•Kenya is highly exposed to climate change, ranking 41st in the world’s most vulnerable countries, according to the Notre Dame Global Adaptation Initiative.
•In 2018, Kenya invested a total of $1.53 billion in public climate finance and received an additional $0.97 billion in private climate finance.
Kenya will need to mobilise a significant portion of its climate action investment needs from the private sector, in a bid to meet its $62 billion (Sh9.4 trillion) climate financing commitment, World Bank has said.
The global lender said that the country will be forced to look to the private sector, where financing is more readily available, after it emerged that Kenya is currently only willing to mobilise 13 per cent of the amount.
Details contained in World Bank's Kenya's first Climate and Development Report (CCDR), show that the government estimates that delivering its updated Nationally Determined Contribution (NDC) will cost $62 billion (Sh9.4 trillion) and has committed to mobilise resources to meet 13 per cent of the cost.
The multilateral agency says that given the country’s reliance on public sector financing, either directly or as a conduit for international financing from development banks and donors, the government will need to explore a range of options to crowd in new sources of money.
Financing to increase Kenya’s resilience to climate change will require both domestic resources and expanding climate-compatible private investment in existing areas, such as livestock feed and trading.
“While filling the financing gap is imperative for climate-positive development, our estimation of investment needs for a few of key actions. For example, the additional capital investment needed to decarbonize power generation is nine percent of the investments needed without decarbonisation consideration,” the report reads in part.
World Bank says that the country will need around $5.39 billion (Sh810 billion) of additional financing per year.
Kenya is highly exposed to climate change, ranking 41st in the world’s most vulnerable countries, according to the Notre Dame Global Adaptation Initiative.
With its primarily rain-fed agriculture sector, levels of informality in the economy, and a slowdown in the structural transformation of the economy, Kenya is exposed to exogenous climate risks.
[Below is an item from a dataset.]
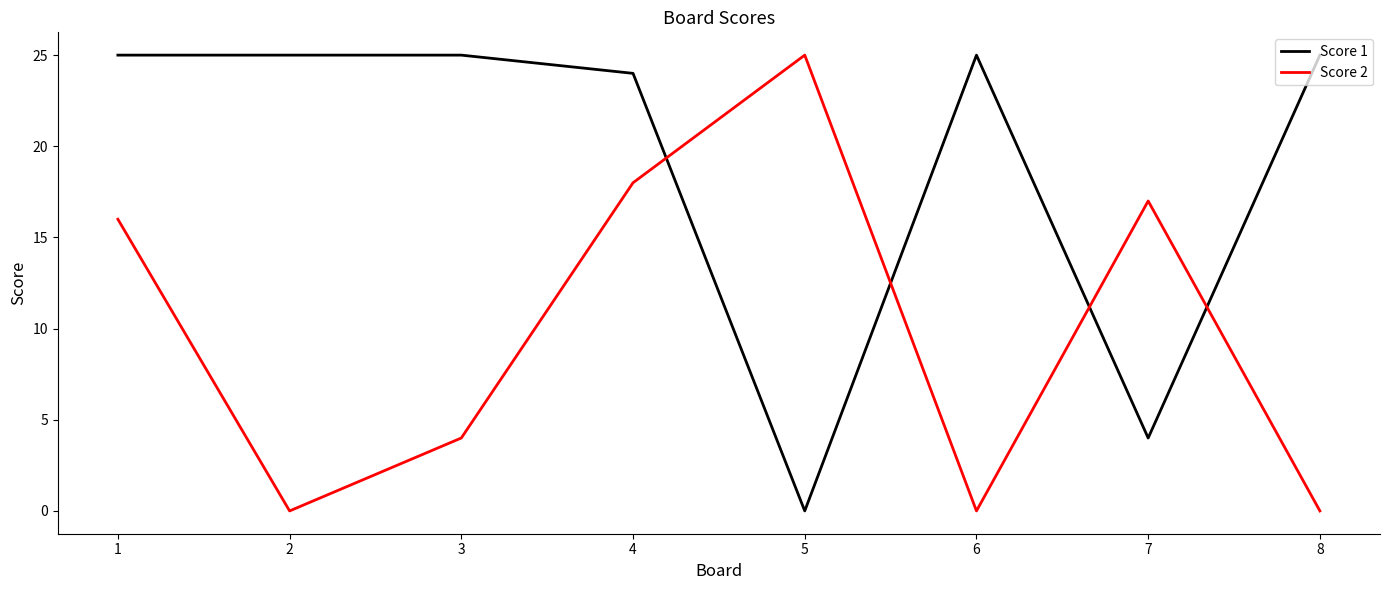

Where is the first local maximum for Score 2?

5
According to the report, to achieve and sustain upper middle-income country status, Kenya will need to accelerate the use of public policies, public investments, and private sector financing to increase productivity, reduce regional inequities, and align efforts to boost growth with its commitments to climate action.
“But for this market to grow, the government needs to address existing barriers, including limited access to suitable capital given traditional lending patterns, titling issues, high land costs in urban and semi-urban areas, and the slow adoption of alternative building materials,” said the lender.
World Bank says there are significant opportunities for mobilising private sector financing in the investment areas of restoring forest landscapes, where the economic benefits justify the investment.
The report notes that, however, Kenya is well positioned to accelerate private sector-led growth, and expand and explore the use of climate financing options.
These include carbon markets and risk transfer instruments in the short-term and debt instruments in the medium-term.
In 2018, Kenya invested a total of $1.53 billion in public climate finance and received an additional $0.97 billion in private climate finance, and around 80 per cent of all climate finance tracked flowed to mitigation sectors, such as energy.